-- Opening Marker --
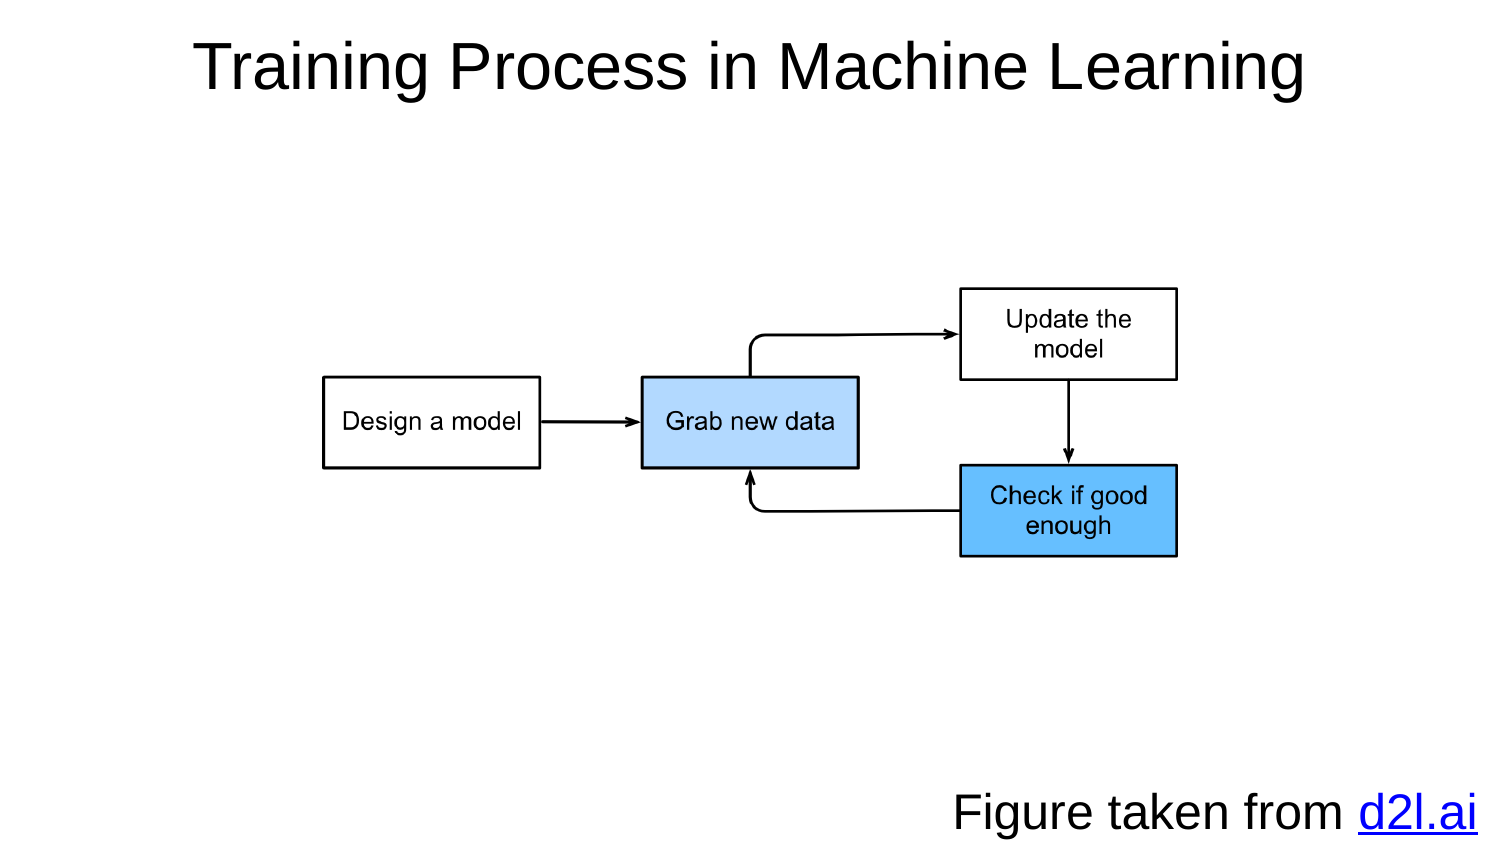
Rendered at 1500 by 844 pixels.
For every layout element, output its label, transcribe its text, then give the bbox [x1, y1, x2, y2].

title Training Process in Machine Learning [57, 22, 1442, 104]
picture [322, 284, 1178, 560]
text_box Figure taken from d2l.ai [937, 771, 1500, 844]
-- Closing Marker --
Nothing but the pictures is to be left out; the rest of the listing should be copied exactly.

Exercise result —
Rendered at 1500 by 844 pixels.
For every layout element, output its label, transcribe its text, then give the bbox [x1, y1, x2, y2].

title Training Process in Machine Learning [57, 22, 1442, 104]
picture [322, 284, 1178, 560]
text_box Figure taken from d2l.ai [937, 771, 1500, 844]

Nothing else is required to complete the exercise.